At first, this looks comparable. However, one can specify the types of the structure slots:

defstruct point-struct:
  (x = 0) :: fixnum;
  (y = 0) :: fixnum;
end

Then

let point = make-point-struct(:x, 3, :y, 4),
    num-iter = 1e9,
    sum = 0:
  declare type(fixnum, sum)
  time loop :repeat num-iter :do
    sum = sum + point-struct-x(point) + point-struct-y(point)
  end
  sum
end

We are down to a third of the time!

Evaluation took:
  4.223 seconds of real time
  4.223535 seconds of total run time (4.219177 user, 0.004358 system)
  100.02% CPU
  0 bytes consed

Meanwhile, type specification on classes have little impact:

defclass point-class():
  slots:
    x:
      type: fixnum,
      initarg: :x,
      accessor: class-x;
    y:
      type: fixnum,
      initarg: :y,
      accessor: class-y;
  end
end

let point = make-instance($point-class, :x, 3, :y, 4),
    num-iter = 1e9,
    sum = 0:
  declare type(fixnum, sum)
  time loop :repeat num-iter :do
    sum = sum + class-x(point) + class-y(point)
  end
  sum
end

Evaluation took:
  15.313 seconds of real time
  15.305151 seconds of total run time (15.280037 user, 0.025114 system)
  100.01% CPU
  0 bytes consed

The gap becomes even more pronounced when one considers construction of new instances and more complex read or write operations.

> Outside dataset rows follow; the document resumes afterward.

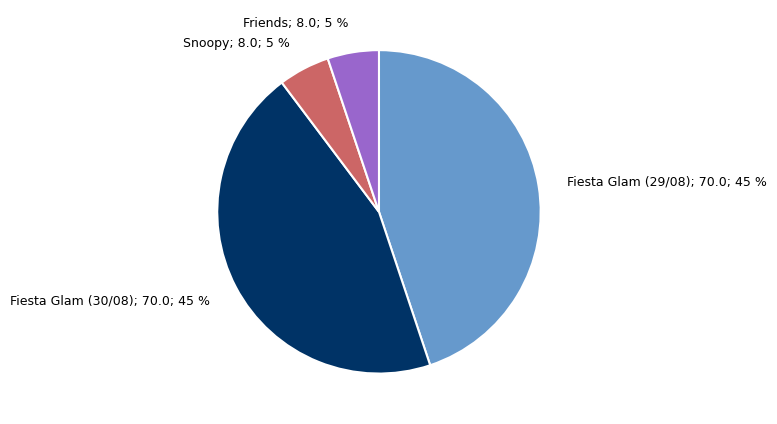

What percentage is the Fiesta Glam (29/08); 70.0; 45 % slice, to the nearest percent?

45%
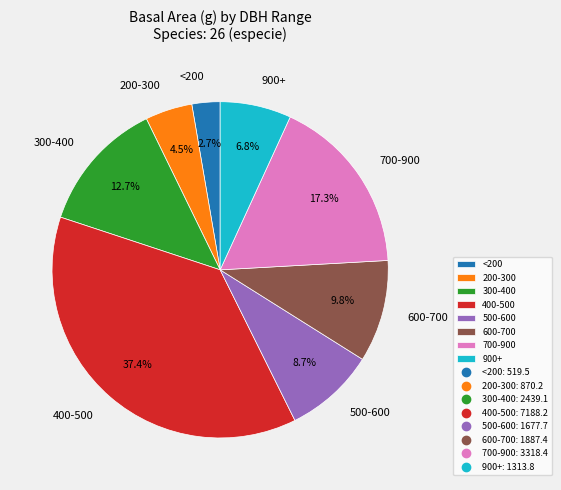

Count the number of slices in the pie.

8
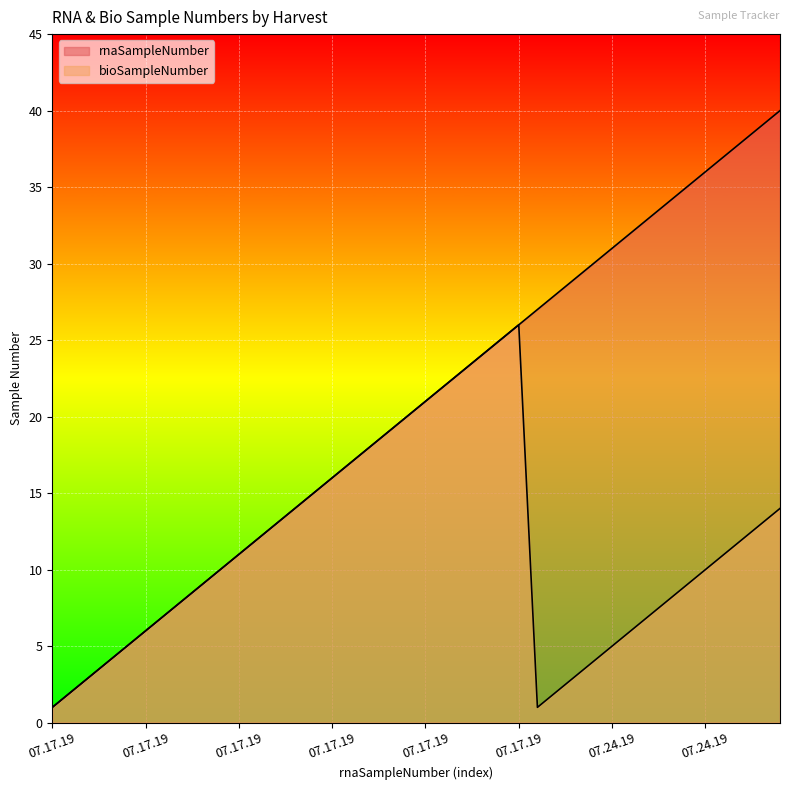

Reading left to right, extract all data points from this chart.

rnaSampleNumber: 1	2	3	4	5	6	7	8	9	10	11	12	13	14	15	16	17	18	19	20	21	22	23	24	25	26	27	28	29	30	31	32	33	34	35	36	37	38	39	40
bioSampleNumber: 1	2	3	4	5	6	7	8	9	10	11	12	13	14	15	16	17	18	19	20	21	22	23	24	25	26	1	2	3	4	5	6	7	8	9	10	11	12	13	14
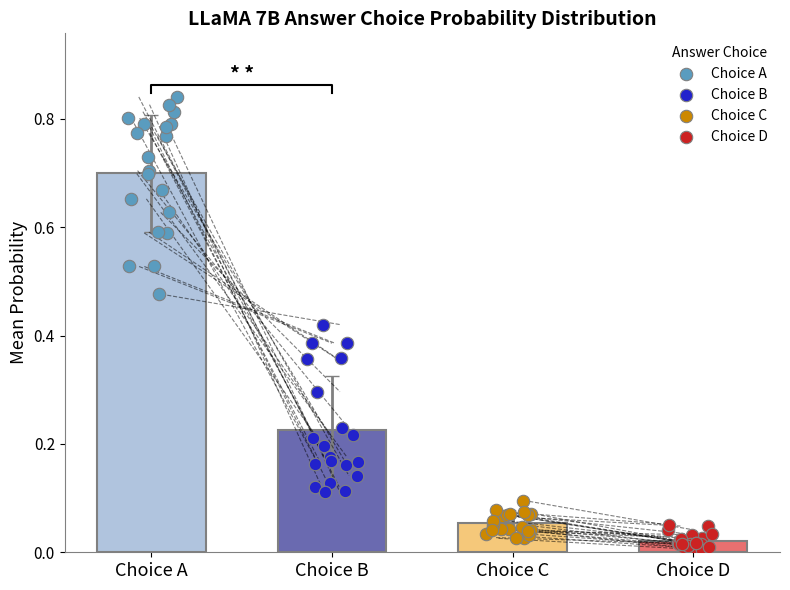

Is the value of Choice B at 5 greater than the value of Choice D at Choice C?

Yes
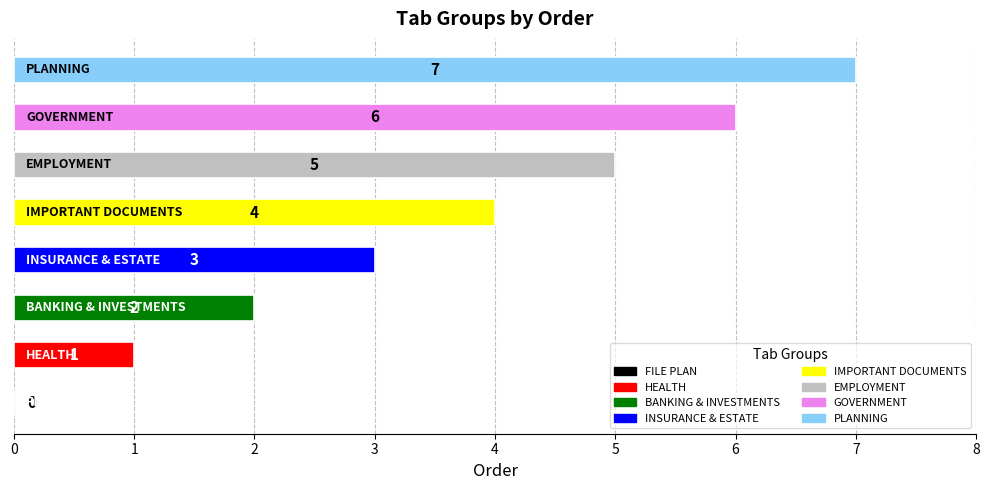

Are the bars grouped side by side (vs. stacked)?

No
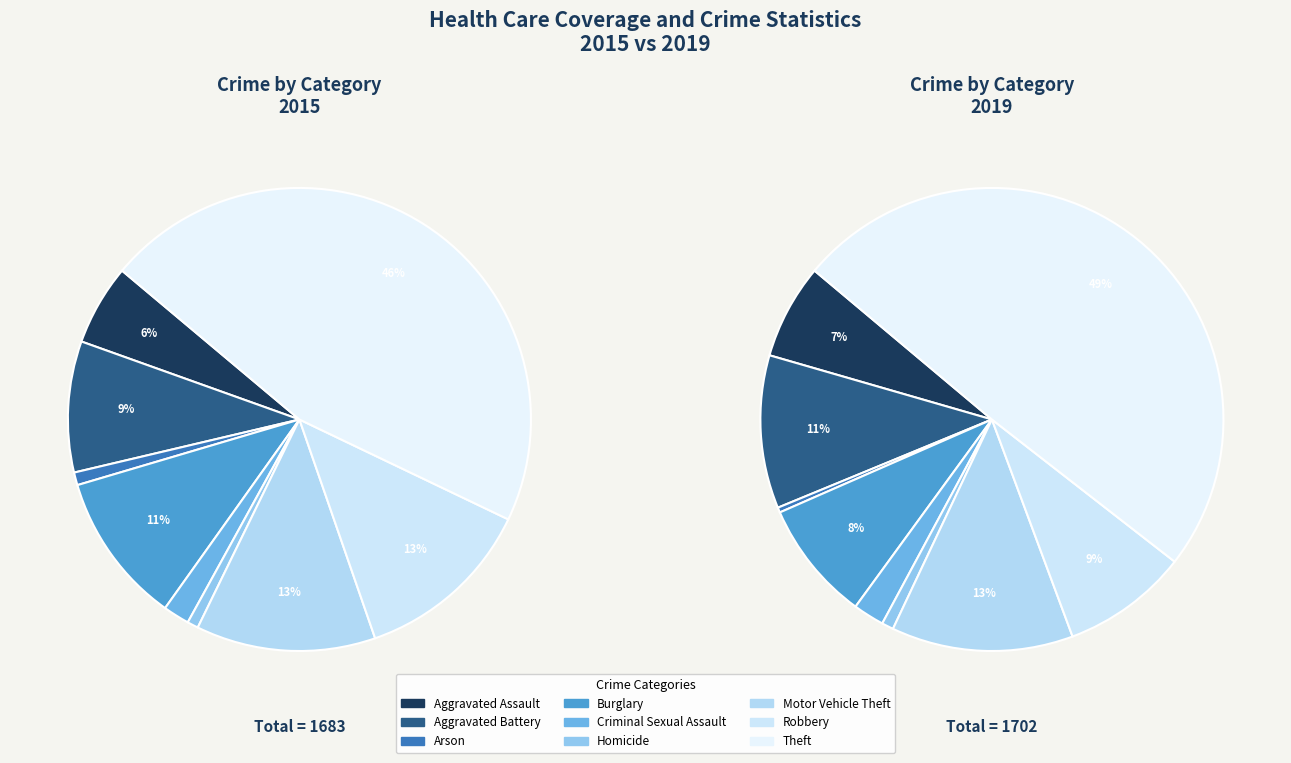

Is 3 the majority of the pie?

No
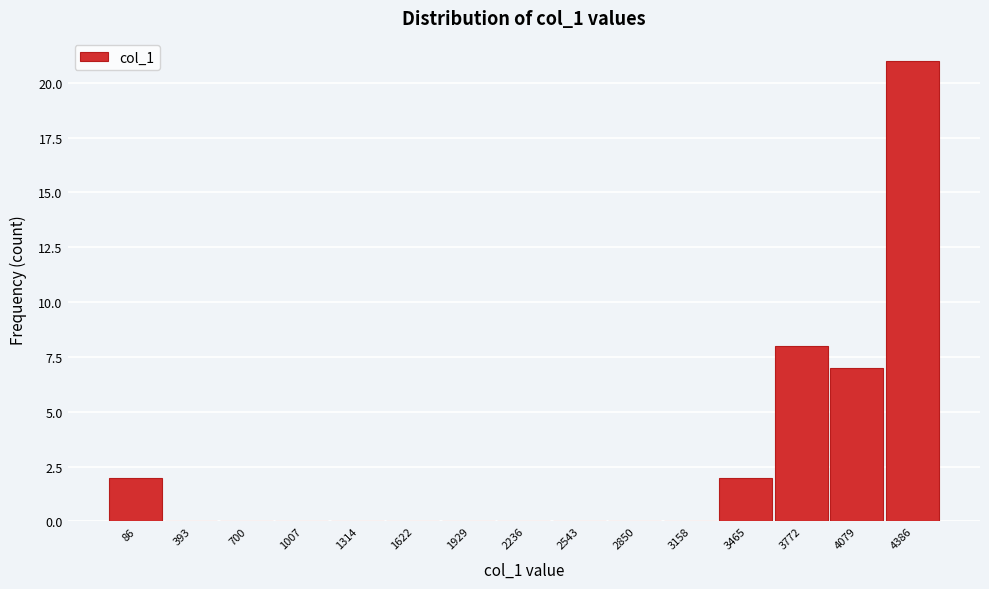

Reading left to right, transcribe all the data shown in this chart.

86=2	393=0	700=0	1007=0	1314=0	1622=0	1929=0	2236=0	2543=0	2850=0	3158=0	3465=2	3772=8	4079=7	4386=21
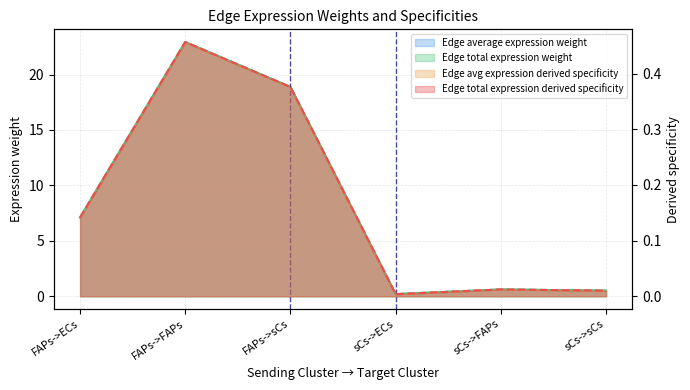

What is the spread (max minus min) of values at FAPs->ECs?

7.0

In practice, there are projects such as static-dispatch and fast-generic-functions that attempt to overcome the performance limitations of generic functions and standard classes, trying to give you the best of both worlds. However, these are not standard. The standard way to obtain fast Moonli (or Common Lisp) code is to use structures.

Classes vs Structures

Classes are perfect for flexible, evolving designs. Structures are ideal for performance-critical code.